Farouch Queue-d'Aurochs, le disciple de Collembole N'a-qu'un-oeil, fait indubitablement une entrée remarquée à la Crypte-des-Contes, plein de sang qu'il est, avec son poignard à la main. Et après que Lamproie, qui vient de l'accuser de l'avoir blessé, est retrouvé avec le poignard planté dans la poitrine, personne ne doute de la culpabilité du jeune homme. Pour ce meurtre comme pour ceux des deux hommes qui viennent d'être retrouvés égorgés dans le Corridor-Fumeux, une autre grotte à petite distance.
Pour le chamane, toutefois, il est inconcevable que son disciple, qu'il connaît depuis toujours, ait commis ces assassinats d'hommes vigoureux, et qu'il connaissait trop peu pour avoir une raison valable de les tuer. Il trouve également suspect le comportement passif de Farouch, habituellement plus insolent que cela, et la façon même dont tout semble l'accuser, jusqu'à une touffe de poils de sa tunique retrouvée dans la main de l'un des cadavres. Trop, c'est trop !
Cette seconde aventure du chamane-détective de l'Aurignacien et de son apprenti se déroule immédiatement après la précédente, narrée dans Les Souffles ne laissent pas de traces, très peu de temps après leur départ du Jamboree, donc. Toutefois, les deux enquêtes sont totalement indépendantes et il n'est pas nécessaire d'avoir lu la précédente pour apprécier celle-ci. Comme dans le premier opus, le récit de l'enquête est entrecoupé d'épisodes a priori sans rapport, sinon qu'ils sont cette fois clairement situés dans le passé, et ont pour personnage principal le jeune Farouch pas encore Queue-d'Aurochs. Leur lien avec l'intrigue en cours sera révélé au fil du récit.
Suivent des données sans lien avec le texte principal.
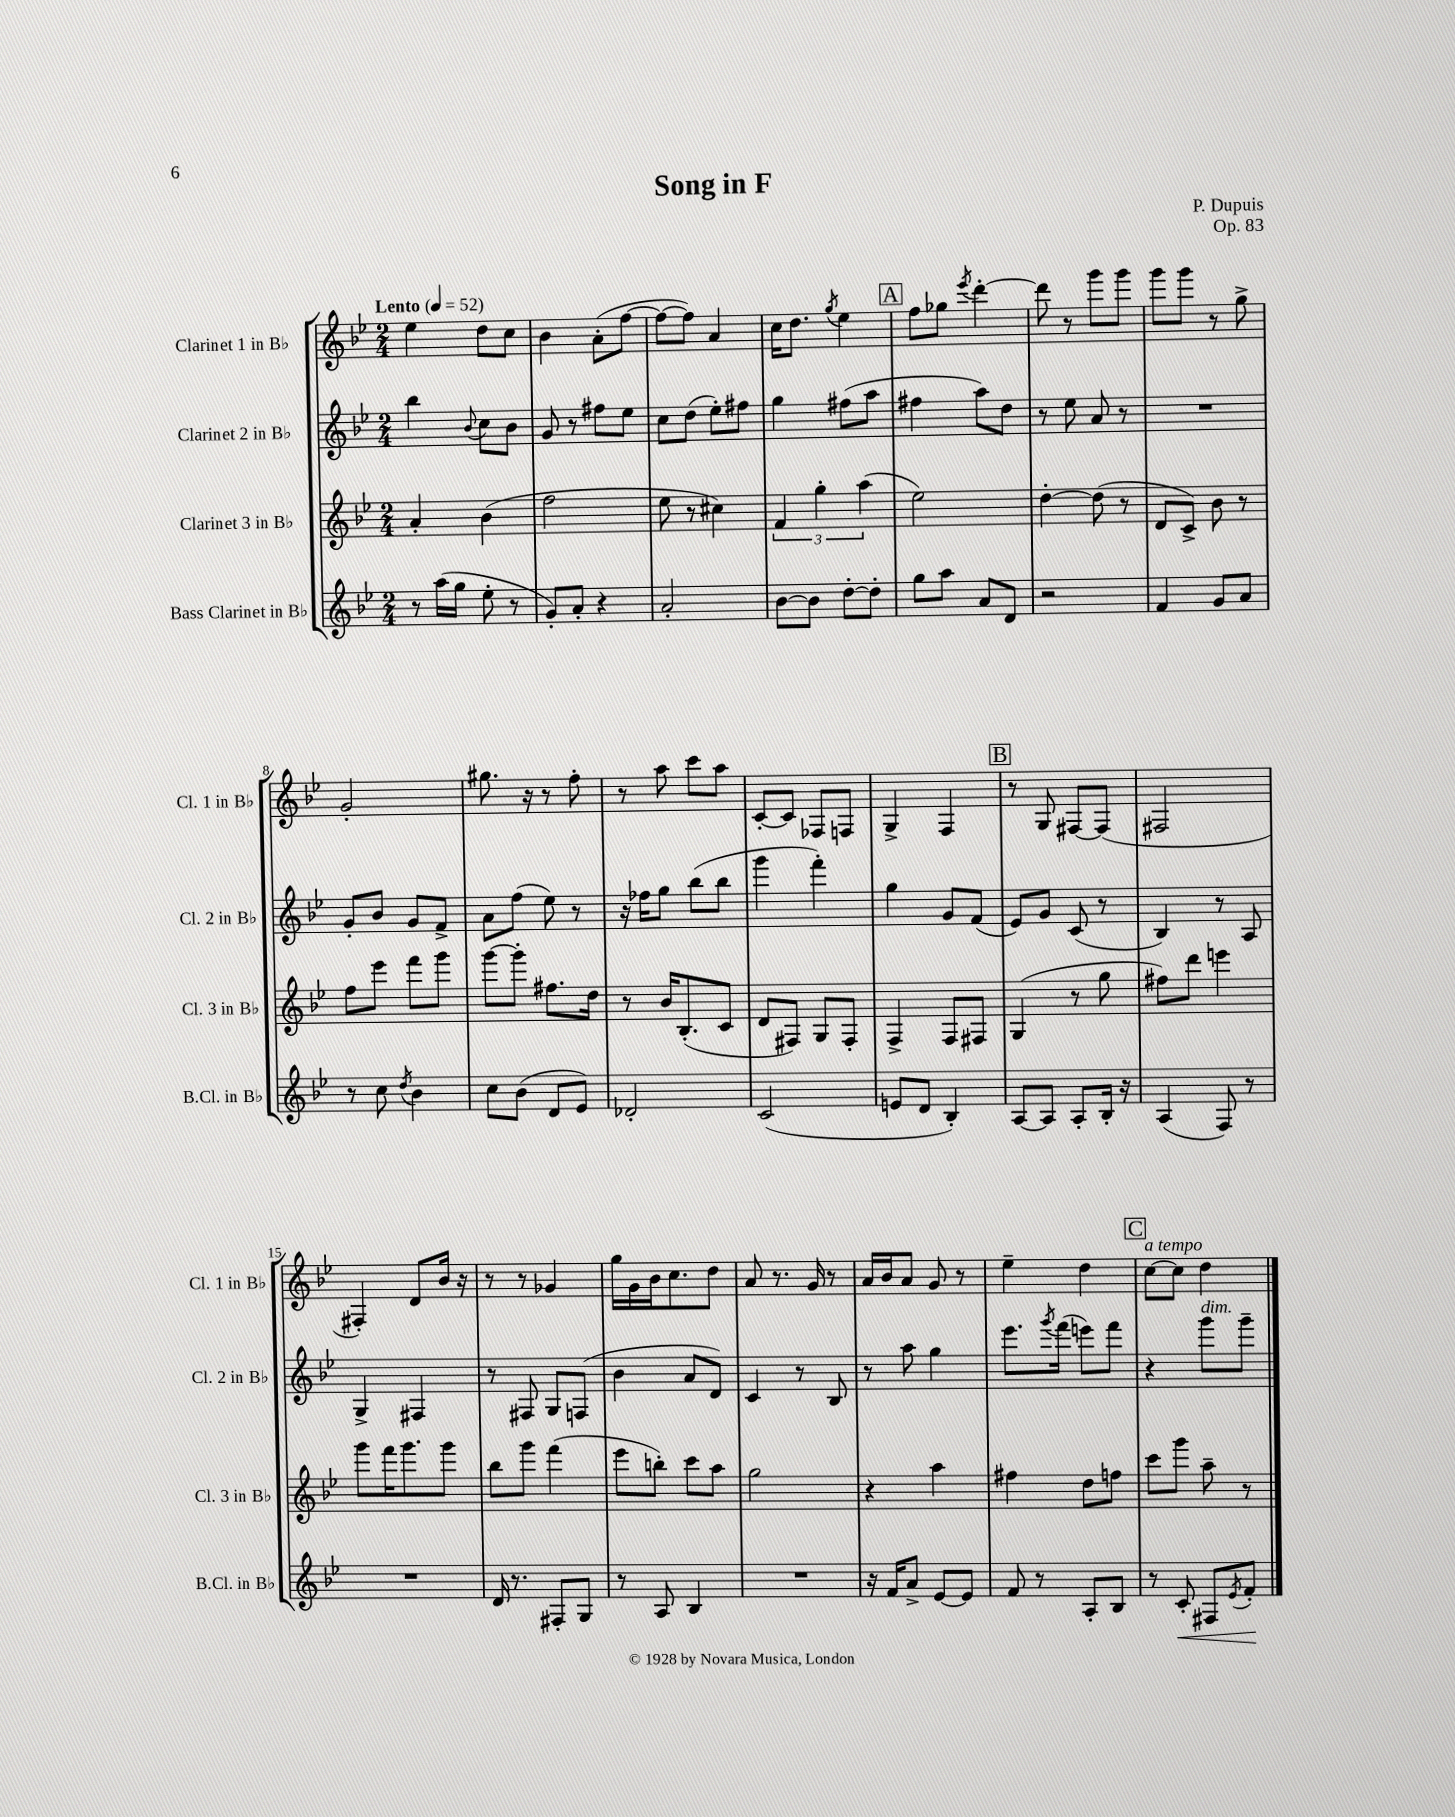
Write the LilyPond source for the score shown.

\header { title = "Song in F" composer = "P. Dupuis" opus = "Op. 83" }
<<
\new StaffGroup <<
\new Staff = "s0" \with { instrumentName = "Clarinet 1 in Bb" shortInstrumentName = "Cl. 1 in Bb" } {
    \clef treble \key bes \major \numericTimeSignature \time 2/4 \tempo "Lento" 4 = 52
    ees''4 d''8 c''8 |
    bes'4 a'8-.( f''8~ |
    f''8~ f''8) a'4 |
    c''16 d''8. \acciaccatura { g''8 } ees''4 |
    \mark \markup { \box "A" } f''8 ges''8 \acciaccatura { ees'''8 } d'''4~-. |
    d'''8 r8 g'''8 g'''8 |
    g'''8 g'''8 r8 g''8-> |
    g'2-. |
    gis''8. r16 r8 f''8-. |
    r8 a''8 c'''8 a''8 |
    c'8~-. c'8 fes8 f8 |
    g4-> f4 |
    \mark \markup { \box "B" } r8 g8 fis8~ fis8( |
    fis2 |
    fis4-.) d'8 bes'16 r16 |
    r8 r8 ges'4 |
    g''16 g'16 bes'16 c''8. d''8 |
    a'8 r8. g'16 r8 |
    a'16 bes'16 a'8 g'8 r8 |
    ees''4-- d''4 |
    \mark \markup { \box "C" } c''8~^\markup { \italic "a tempo" } c''8 d''4 \bar "|." |
}
\new Staff = "s1" \with { instrumentName = "Clarinet 2 in Bb" shortInstrumentName = "Cl. 2 in Bb" } {
    \clef treble \key bes \major \numericTimeSignature \time 2/4
    bes''4 \appoggiatura { bes'8 } c''8 bes'8 |
    g'8 r8 fis''8 ees''8 |
    c''8 d''8( ees''8-.) fis''8 |
    g''4 fis''8( a''8 |
    \mark \markup { \box "A" } fis''4 a''8) d''8 |
    r8 ees''8 a'8 r8 |
    R2 |
    g'8-. bes'8 g'8 f'8-> |
    a'8 f''8( ees''8) r8 |
    r16 fes''16 g''8 bes''8( bes''8 |
    g'''4 f'''4-.) |
    g''4 g'8 f'8( |
    \mark \markup { \box "B" } ees'8) g'8 c'8( r8 |
    bes4) r8 a8 |
    g4-> fis4 |
    r8 fis8 g8 f8( |
    bes'4 a'8 d'8) |
    c'4 r8 bes8 |
    r8 a''8 g''4 |
    ees'''8. \acciaccatura { g'''8 } f'''16( e'''8) f'''8 |
    \mark \markup { \box "C" } r4 g'''8^\markup { \italic "dim." } g'''8-- \bar "|." |
}
\new Staff = "s2" \with { instrumentName = "Clarinet 3 in Bb" shortInstrumentName = "Cl. 3 in Bb" } {
    \clef treble \key bes \major \numericTimeSignature \time 2/4
    a'4-. bes'4( |
    f''2 |
    ees''8 r8 cis''4) |
    \tuplet 3/2 { f'4 g''4-. a''4( } |
    \mark \markup { \box "A" } ees''2) |
    d''4~-. d''8( r8 |
    d'8 c'8->) bes'8 r8 |
    f''8 ees'''8 f'''8 g'''8 |
    g'''8~ g'''8-. fis''8. d''16 |
    r8 bes'16 bes8.-.( c'8 |
    d'8 fis8) g8 fis8-. |
    f4-> f8 fis8 |
    \mark \markup { \box "B" } g4( r8 g''8 |
    fis''8) d'''8 e'''4 |
    g'''8 f'''16 g'''8. g'''8 |
    bes''8 g'''8 f'''4( |
    ees'''8 b''8-.) c'''8 a''8 |
    g''2 |
    r4 a''4 |
    fis''4 d''8 f''8 |
    \mark \markup { \box "C" } c'''8 g'''8 a''8-- r8 \bar "|." |
}
\new Staff = "s3" \with { instrumentName = "Bass Clarinet in Bb" shortInstrumentName = "B.Cl. in Bb" } {
    \clef treble \key bes \major \numericTimeSignature \time 2/4
    r8 a''16( g''16 ees''8-. r8 |
    g'8-.) a'8-. r4 |
    a'2-. |
    bes'8~ bes'8 d''8~-. d''8-. |
    \mark \markup { \box "A" } g''8 a''8 a'8 d'8 |
    r2 |
    f'4 g'8 a'8 |
    r8 c''8 \acciaccatura { d''8 } bes'4 |
    c''8 bes'8( d'8 ees'8) |
    des'2-. |
    c'2( |
    e'8 d'8 bes4-.) |
    \mark \markup { \box "B" } a8~ a8 a8-. bes16-. r16 |
    a4( f8) r8 |
    R2 |
    d'16 r8. fis8-. g8 |
    r8 a8 bes4 |
    R2 |
    r16 f'16 a'8-> ees'8~ ees'8 |
    f'8 r8 a8-. bes8 |
    \mark \markup { \box "C" } r8 c'8-.\< fis8 \acciaccatura { ees'8 } f'8-.\! \bar "|." |
}
>>
>>
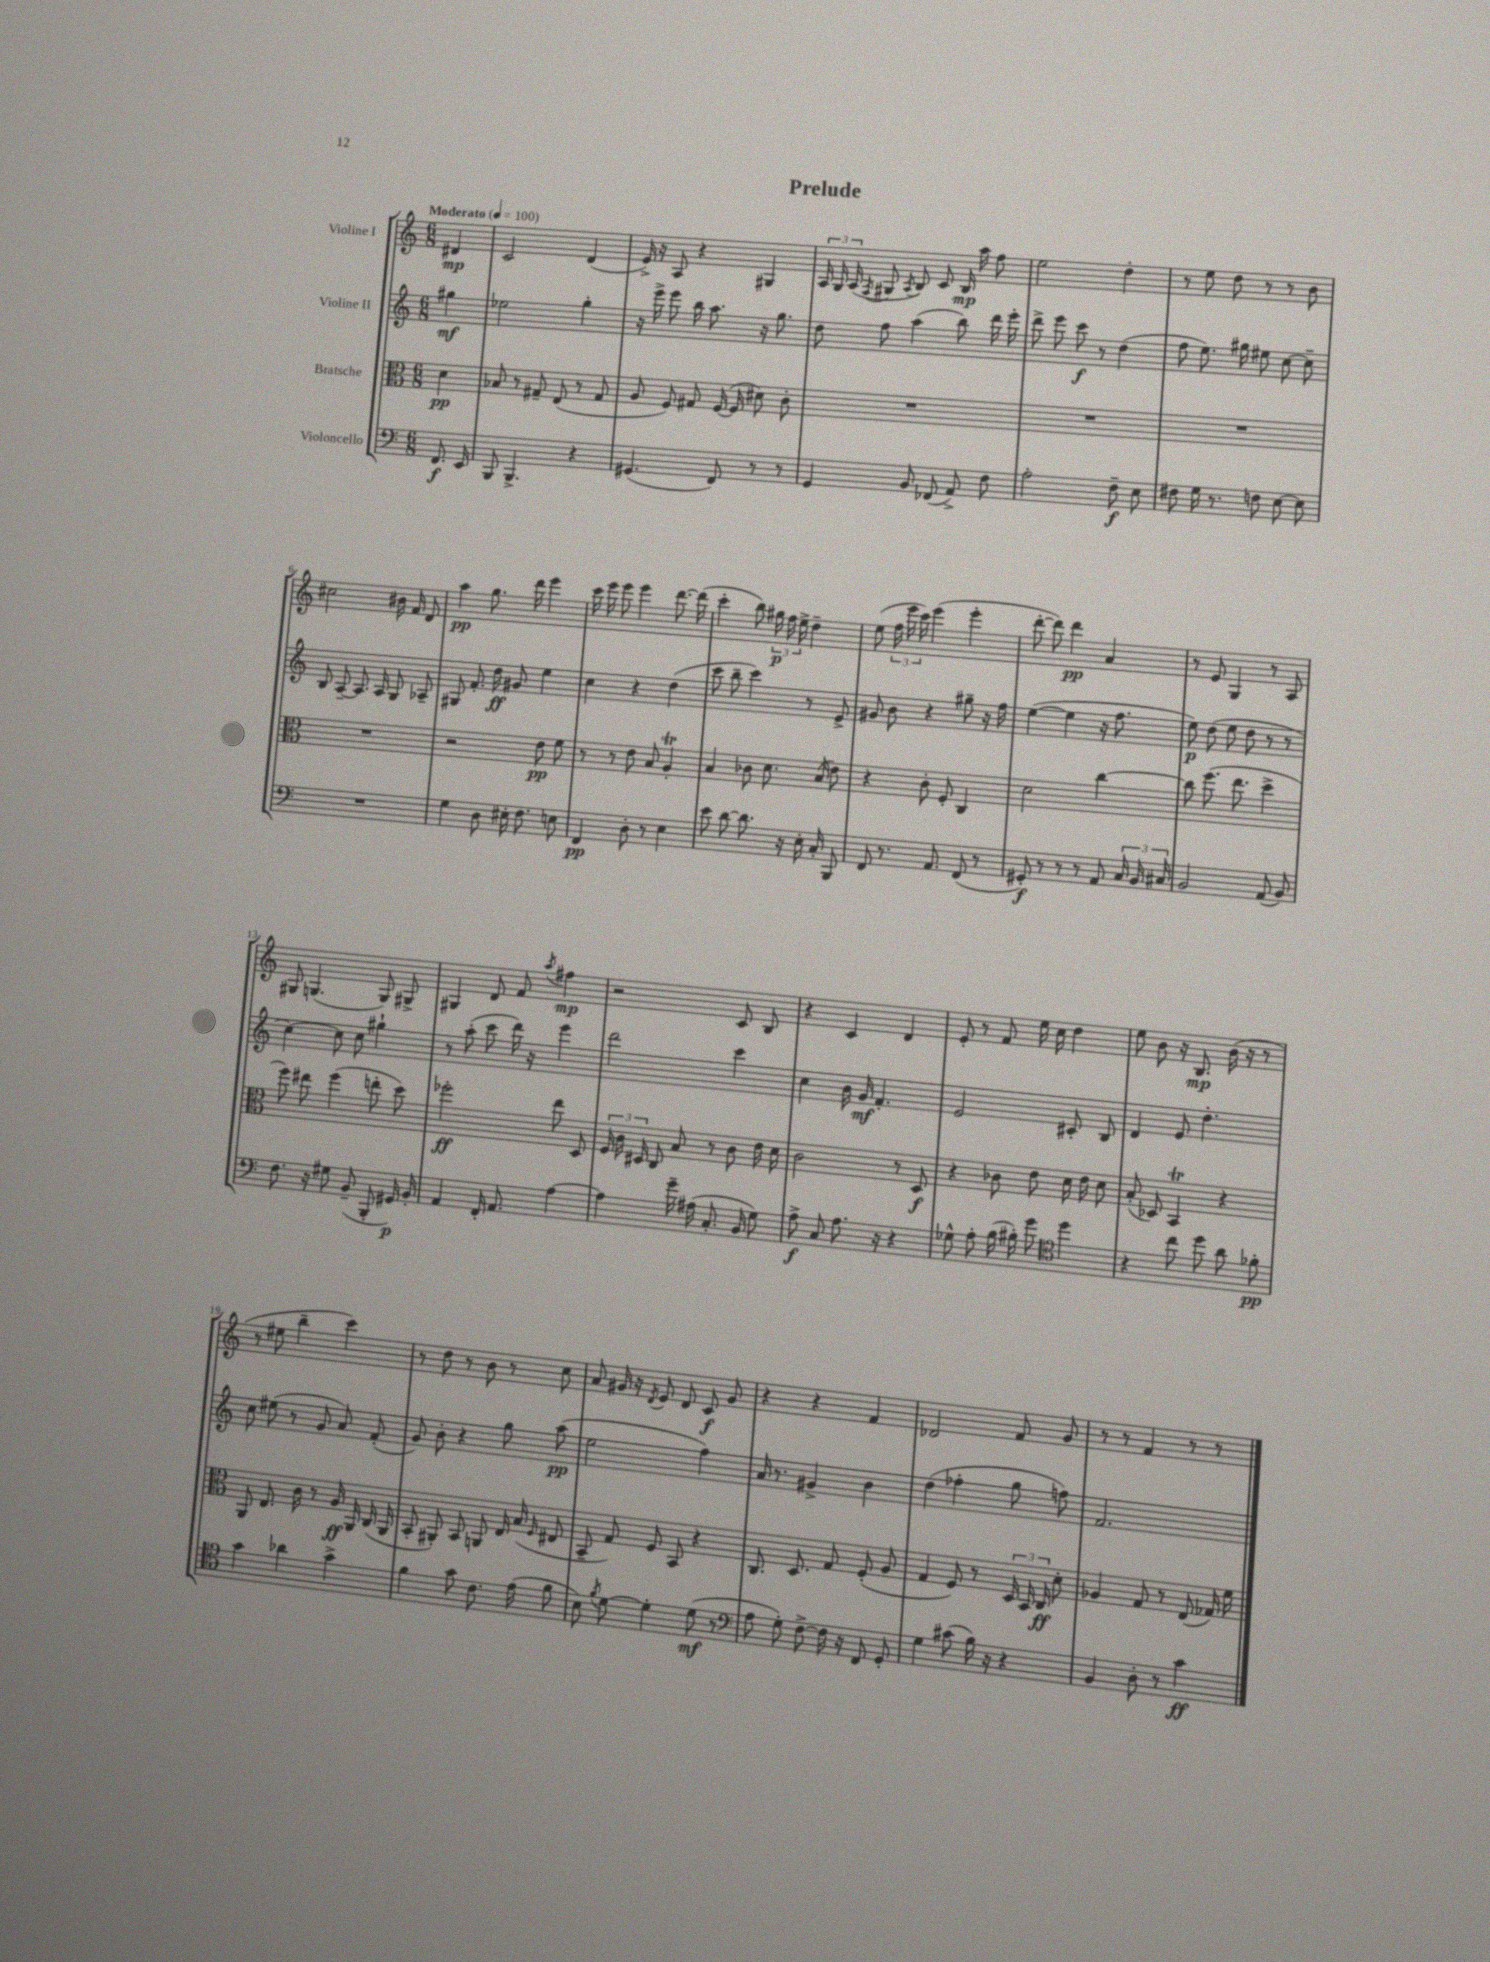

On retrouve ici le talent de l'auteur pour créer une atmosphère et des personnages. La première évoque souvent, complètement anachroniquement, bien sûr, la peinture de Rembrandt, avec ces contrastes violents entre la lumière et l'obscurité, celle-ci étant liée autant à l'intérieur des grottes qu'aux nombreux épisodes nocturnes. Quant aux personnages, ceux de la massive Libellule et de sa mère, la vénérable Frelon, si bien nommée, sont aussi inoubliables que celui, que l'on retrouve avec plaisir, de la jeune Sphaigne. L'écriture est toujours un plaisir à lire, par sa richesse et sa précision, ainsi que par les différentes "voix" dont Timothée Rey réussit semble-t-il sans effort à doter ses différents personnages. Il y a quelque chose de très oral dans son écriture, et cela convient particulièrement à la culture qu'il décrit, bien sûr.
J'ai trouvé longuette la longue séance d'explications de ce qui s'était passé véritablement, mais c'est la seule chose qui m'ait véritablement gênée dans ce roman plein d'inventions et de rebondissements, où l'on retrouve également les clins d'oeil qui émaillaient le précédent, et qui sont la signature de cet auteur qui ne se prend pas au sérieux. Si vous pouvez mettre la main sur cette seconde aventure du chamane, n'hésitez pas, elle vous offrira un dépaysement bienvenu.